▸ PROBLEM TO WORK ON
Everything from the line containing "right front paw: (421, 737)" through the last line of the entries needs to be repeated exactly. Pictures must be left out.

========================================

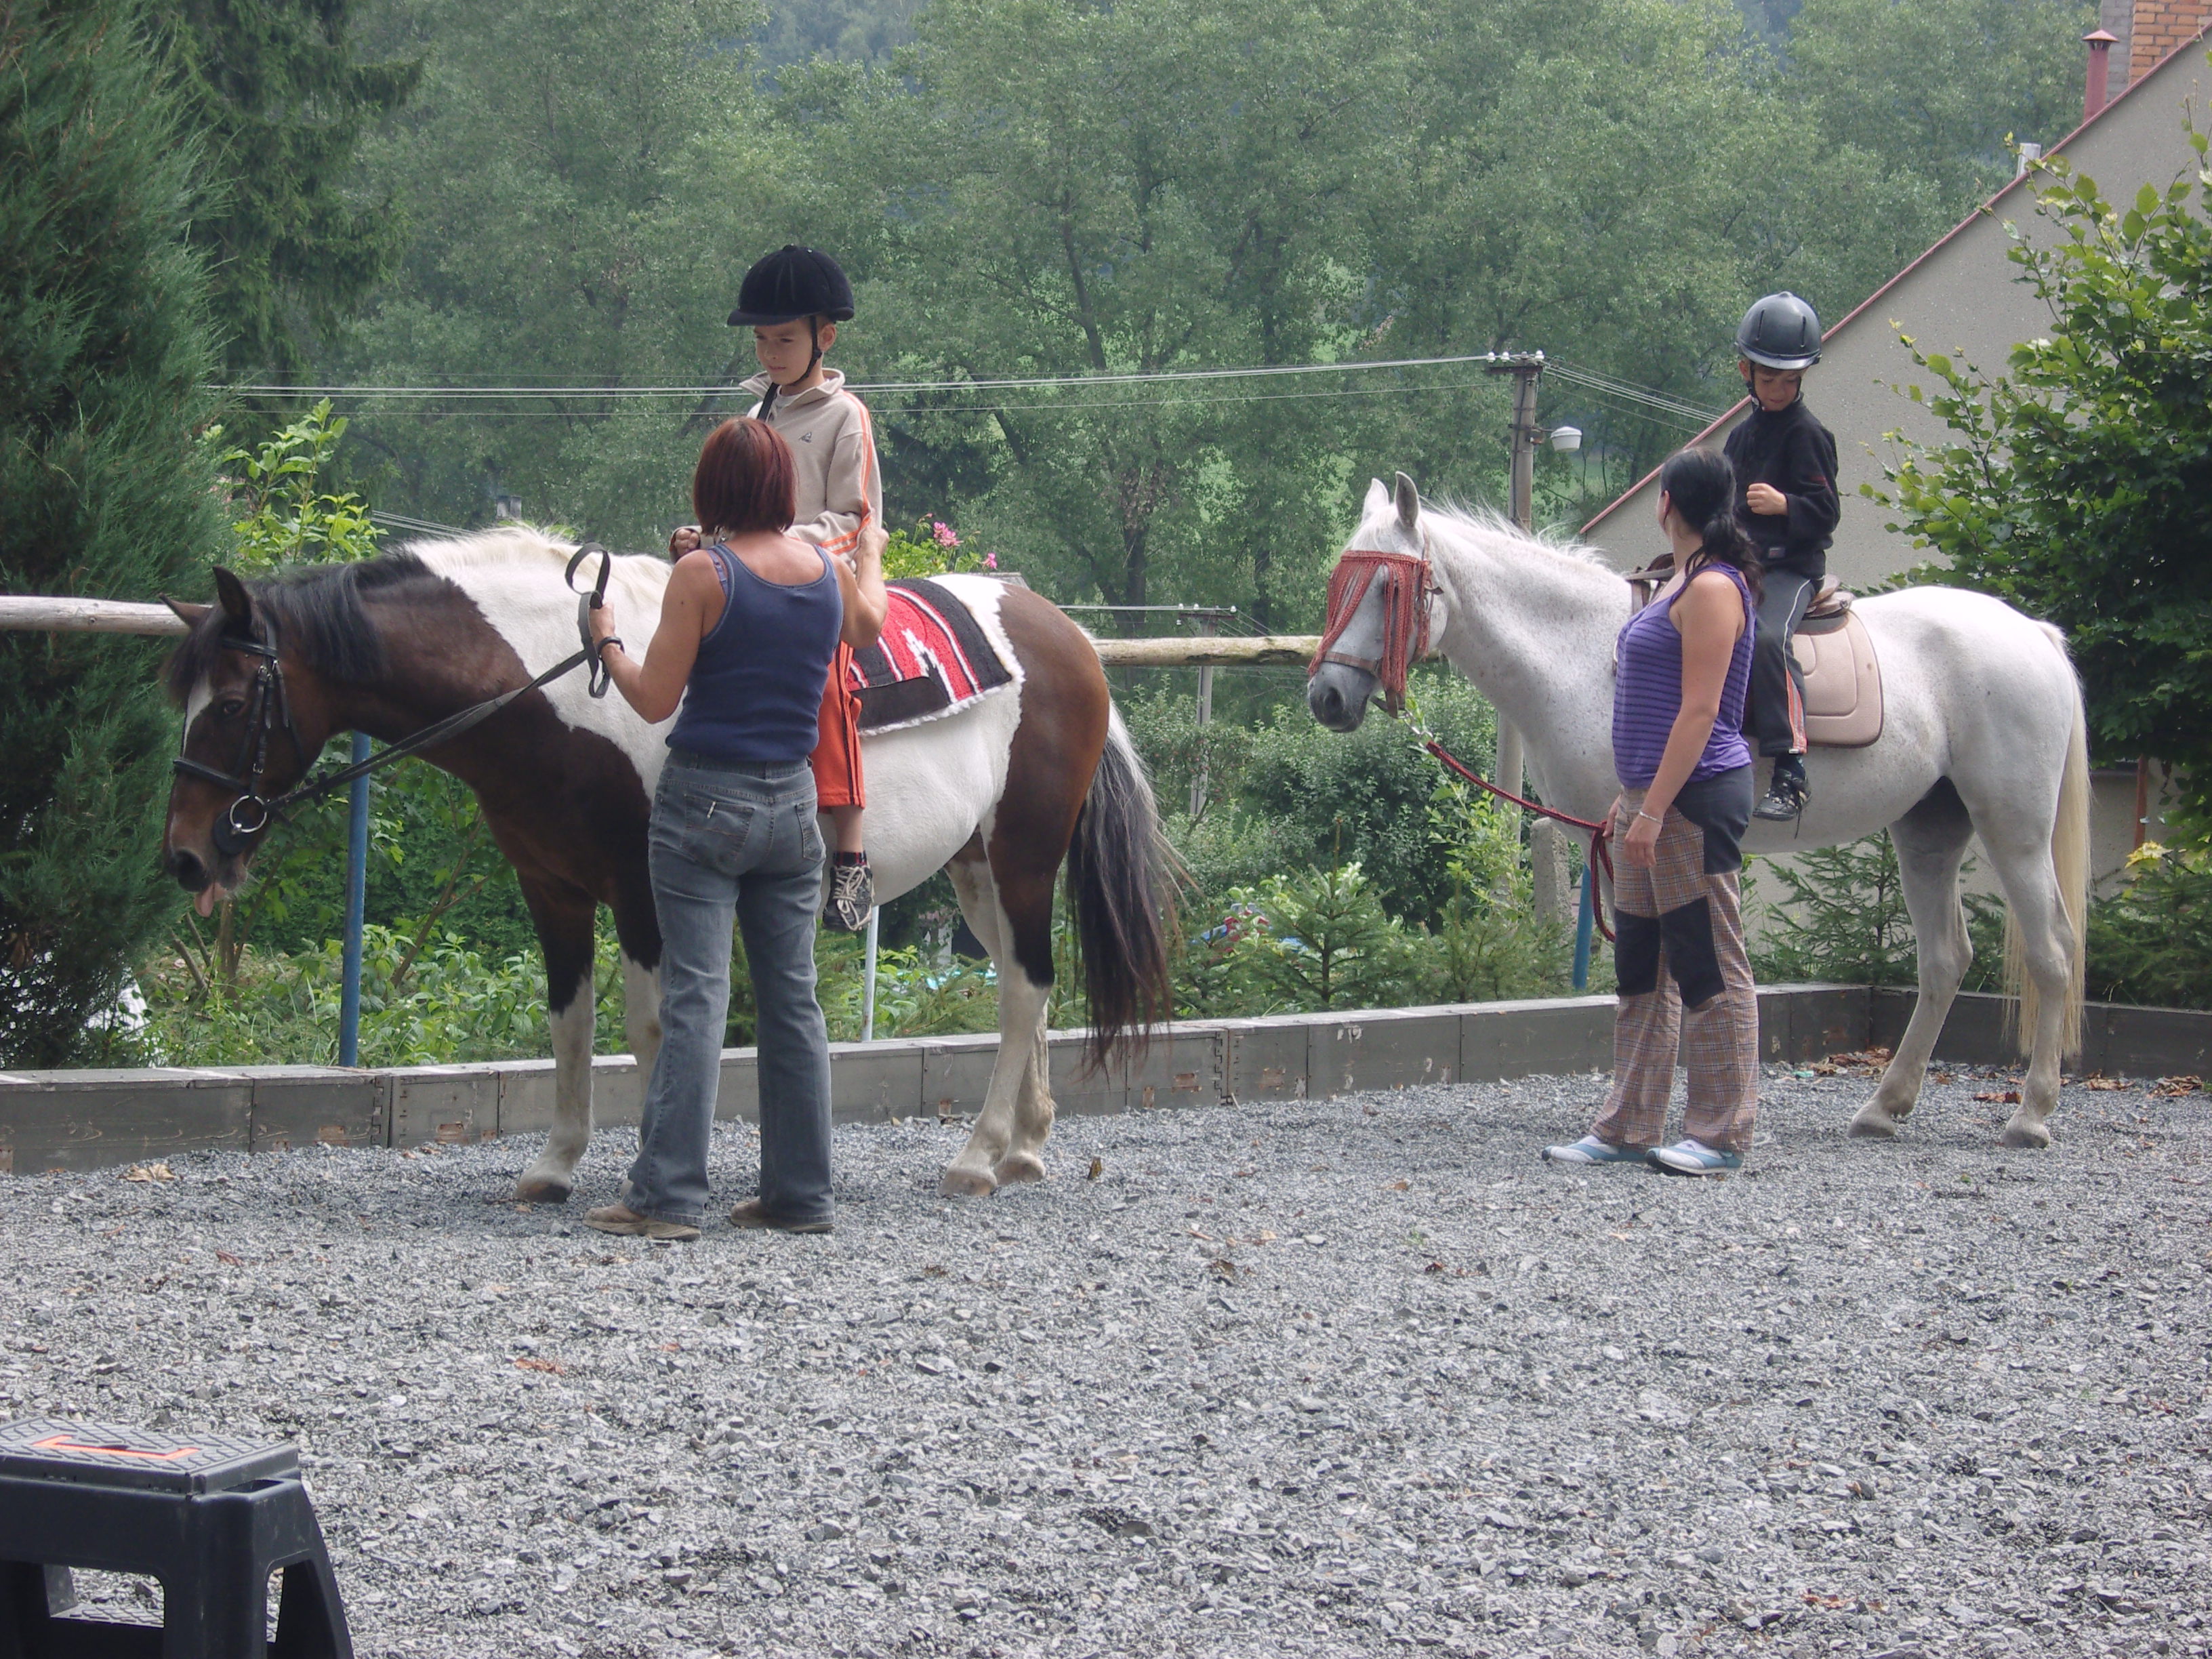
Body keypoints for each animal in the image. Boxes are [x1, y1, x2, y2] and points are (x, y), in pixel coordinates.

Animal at [158, 527, 1173, 1200]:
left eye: (236, 701)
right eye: (187, 699)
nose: (185, 856)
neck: (572, 686)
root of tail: (1066, 635)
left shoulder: (645, 889)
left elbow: (652, 1029)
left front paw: (653, 1167)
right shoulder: (554, 890)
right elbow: (568, 1024)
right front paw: (555, 1164)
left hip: (1024, 857)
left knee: (1025, 988)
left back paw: (980, 1154)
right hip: (975, 870)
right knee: (1021, 984)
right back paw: (1027, 1147)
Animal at [1307, 475, 2090, 1148]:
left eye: (1388, 585)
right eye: (1338, 582)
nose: (1326, 698)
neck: (1585, 655)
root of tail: (2035, 634)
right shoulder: (1606, 843)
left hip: (2014, 831)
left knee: (2053, 951)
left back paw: (2031, 1115)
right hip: (1929, 830)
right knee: (1945, 959)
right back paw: (1885, 1106)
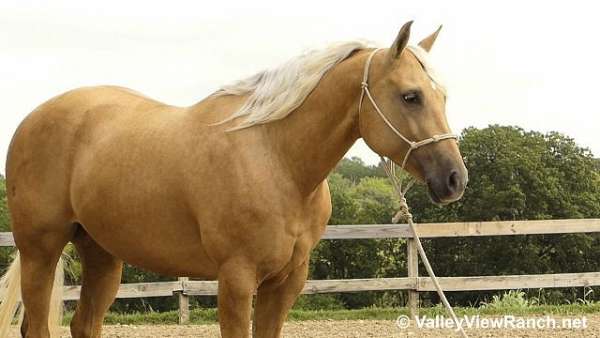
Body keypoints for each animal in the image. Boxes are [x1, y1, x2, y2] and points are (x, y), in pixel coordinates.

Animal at [0, 21, 466, 338]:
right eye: (410, 96)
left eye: (443, 96)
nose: (454, 179)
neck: (276, 160)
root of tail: (33, 118)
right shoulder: (237, 279)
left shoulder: (287, 281)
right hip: (41, 249)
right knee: (37, 328)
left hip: (101, 255)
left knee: (85, 324)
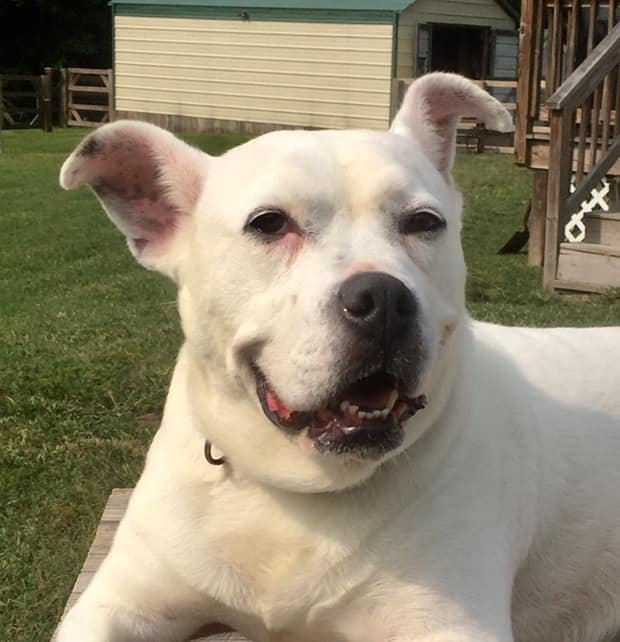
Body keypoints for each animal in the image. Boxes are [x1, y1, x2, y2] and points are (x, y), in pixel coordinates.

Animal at [54, 72, 620, 636]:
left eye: (424, 222)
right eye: (268, 223)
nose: (383, 299)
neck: (296, 490)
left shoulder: (451, 624)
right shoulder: (117, 603)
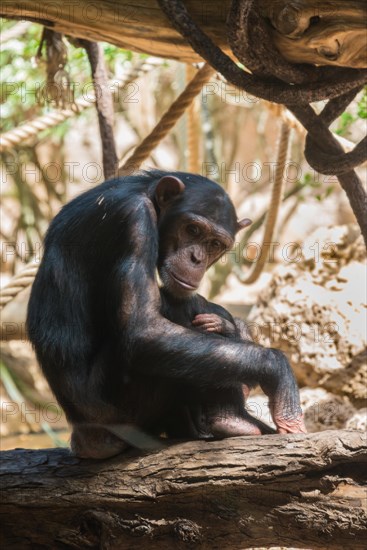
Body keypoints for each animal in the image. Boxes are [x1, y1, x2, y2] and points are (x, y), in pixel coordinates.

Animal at [27, 170, 306, 460]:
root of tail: (84, 440)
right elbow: (144, 330)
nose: (196, 258)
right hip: (120, 414)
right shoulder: (134, 220)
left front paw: (227, 328)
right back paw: (231, 420)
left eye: (215, 244)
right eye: (192, 230)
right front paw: (277, 371)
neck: (146, 194)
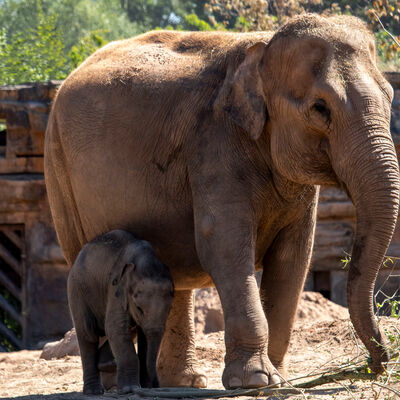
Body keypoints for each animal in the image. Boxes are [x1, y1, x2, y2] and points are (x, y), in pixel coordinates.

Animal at [67, 228, 173, 394]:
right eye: (139, 308)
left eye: (169, 309)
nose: (156, 385)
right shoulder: (116, 290)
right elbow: (115, 328)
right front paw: (130, 389)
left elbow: (143, 338)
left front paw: (144, 387)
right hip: (76, 290)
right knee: (88, 334)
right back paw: (94, 391)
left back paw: (105, 364)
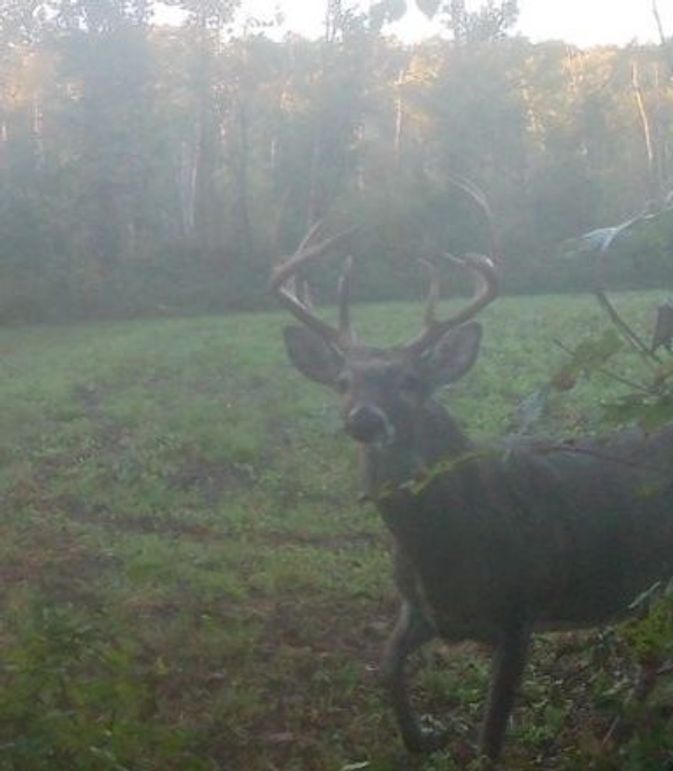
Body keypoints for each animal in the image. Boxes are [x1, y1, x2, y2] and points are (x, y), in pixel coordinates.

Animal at [270, 215, 673, 764]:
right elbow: (387, 665)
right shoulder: (420, 609)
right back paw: (615, 738)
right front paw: (421, 737)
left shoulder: (521, 611)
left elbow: (490, 735)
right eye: (342, 381)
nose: (364, 419)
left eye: (410, 381)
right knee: (651, 662)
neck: (448, 545)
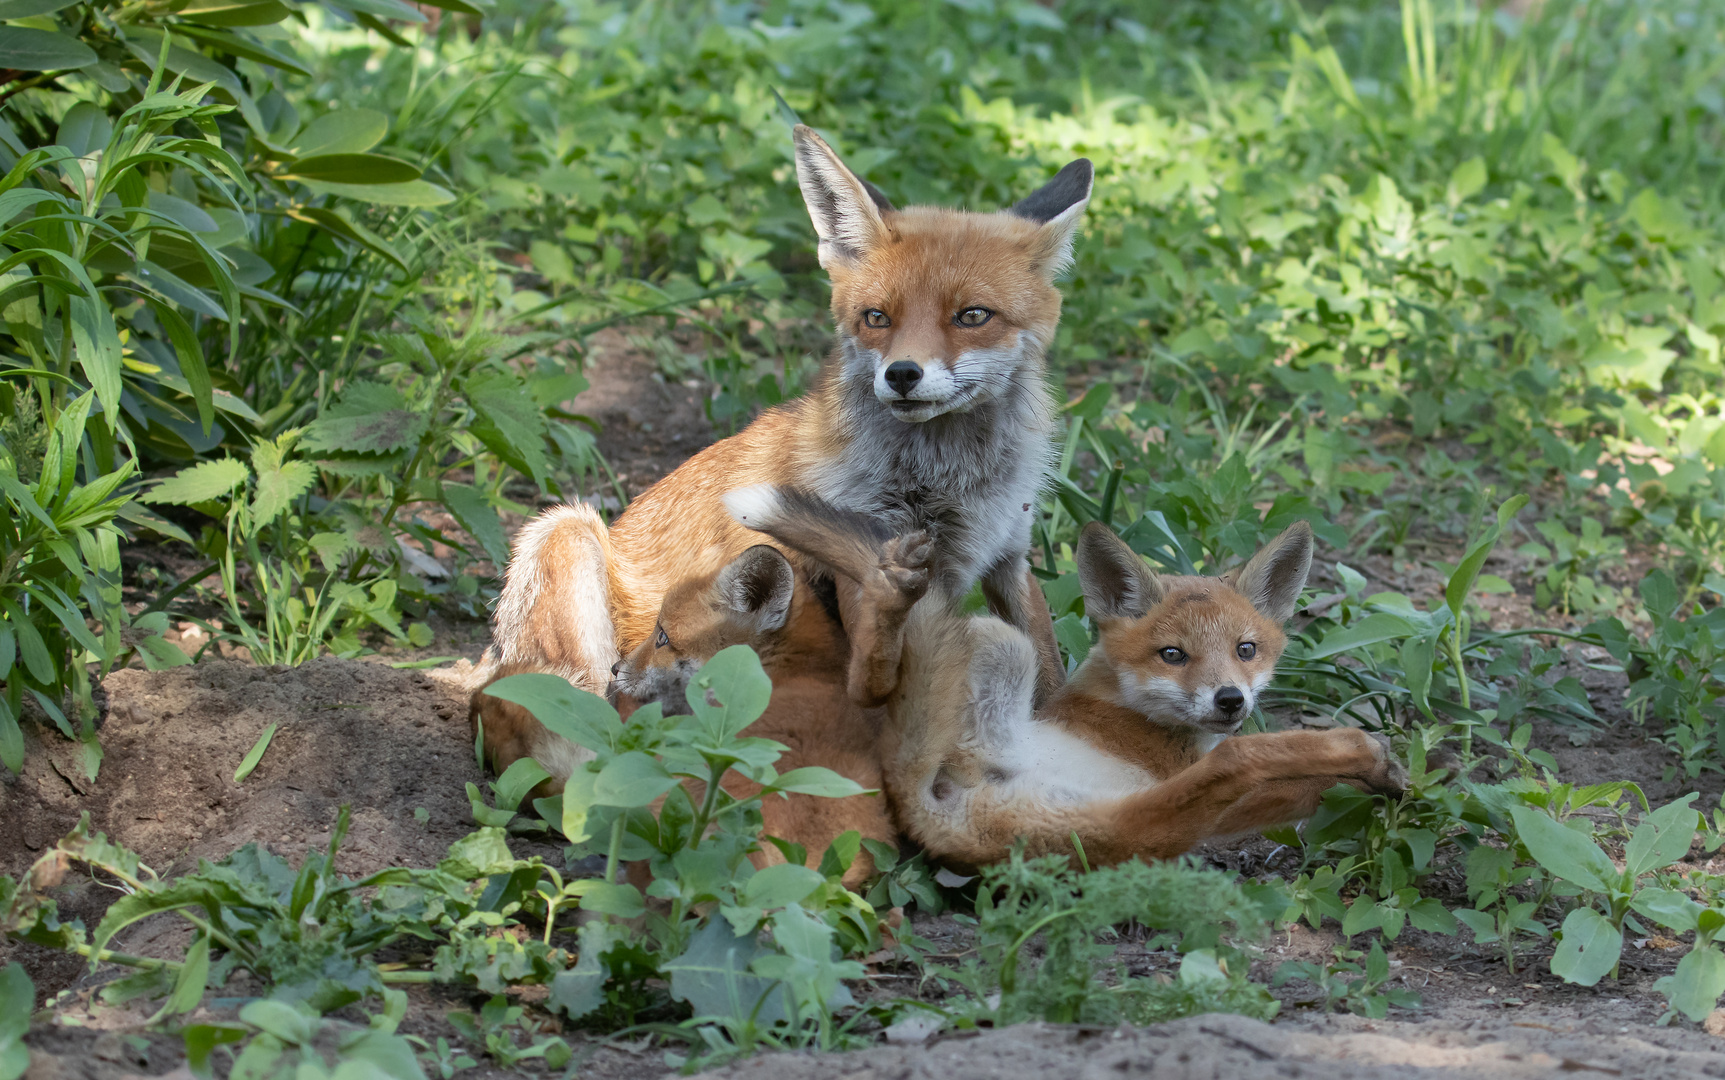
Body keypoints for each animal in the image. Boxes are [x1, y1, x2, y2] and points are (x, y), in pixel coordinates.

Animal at [472, 125, 1090, 776]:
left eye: (972, 315)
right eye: (876, 317)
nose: (902, 374)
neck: (954, 482)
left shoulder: (1009, 556)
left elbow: (1050, 670)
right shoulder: (858, 570)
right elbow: (878, 679)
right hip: (565, 532)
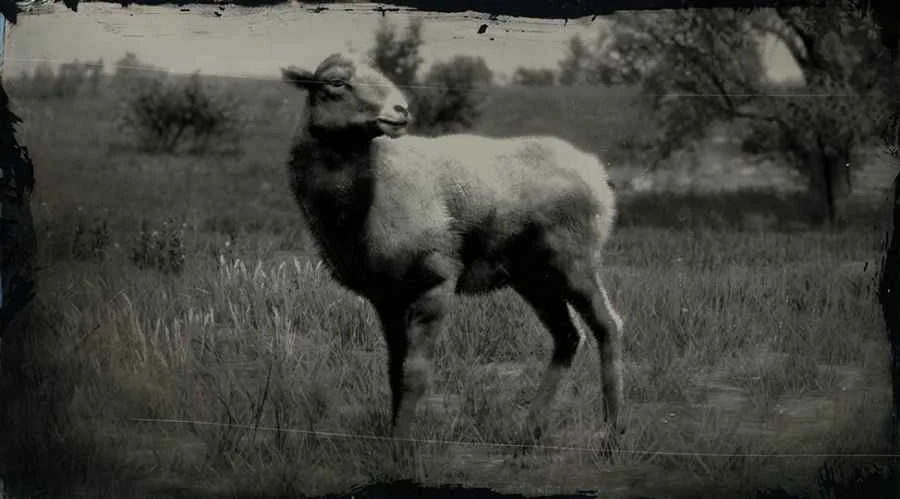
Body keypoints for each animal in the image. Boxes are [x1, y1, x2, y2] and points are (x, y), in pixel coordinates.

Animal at [280, 52, 625, 450]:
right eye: (335, 82)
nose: (400, 110)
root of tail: (595, 171)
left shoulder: (435, 281)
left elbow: (414, 373)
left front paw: (400, 447)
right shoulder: (387, 298)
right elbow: (393, 370)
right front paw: (391, 438)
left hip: (575, 263)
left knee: (607, 326)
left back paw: (611, 435)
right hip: (534, 276)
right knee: (568, 337)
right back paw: (529, 432)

========================================

▸ RESPONSE
right front paw: (421, 737)
left shoulder: (521, 611)
left elbow: (490, 735)
right eye: (342, 381)
nose: (364, 419)
left eye: (410, 381)
right knee: (651, 662)
neck: (448, 545)
Body keypoints for each animal in the image. Boxes are [x1, y1, x2, y2] and points are (x, y), in pixel coordinates.

Animal at [472, 125, 1090, 776]:
left eye: (972, 315)
right eye: (876, 317)
nose: (902, 374)
neck: (954, 482)
left shoulder: (1009, 556)
left elbow: (1050, 670)
right shoulder: (858, 570)
right elbow: (878, 679)
right hip: (565, 532)
Body keypoints for each animal in the image. Boxes are [x1, y1, x2, y2] and points are (x, y), in pixel coordinates.

Animal at [280, 52, 625, 450]:
right eye: (335, 82)
nose: (400, 110)
root of tail: (595, 171)
left shoulder: (435, 281)
left elbow: (414, 373)
left front paw: (400, 447)
right shoulder: (387, 298)
right elbow: (393, 370)
right front paw: (391, 438)
left hip: (575, 263)
left knee: (607, 326)
left back paw: (611, 435)
right hip: (534, 276)
right knee: (568, 337)
right back paw: (529, 432)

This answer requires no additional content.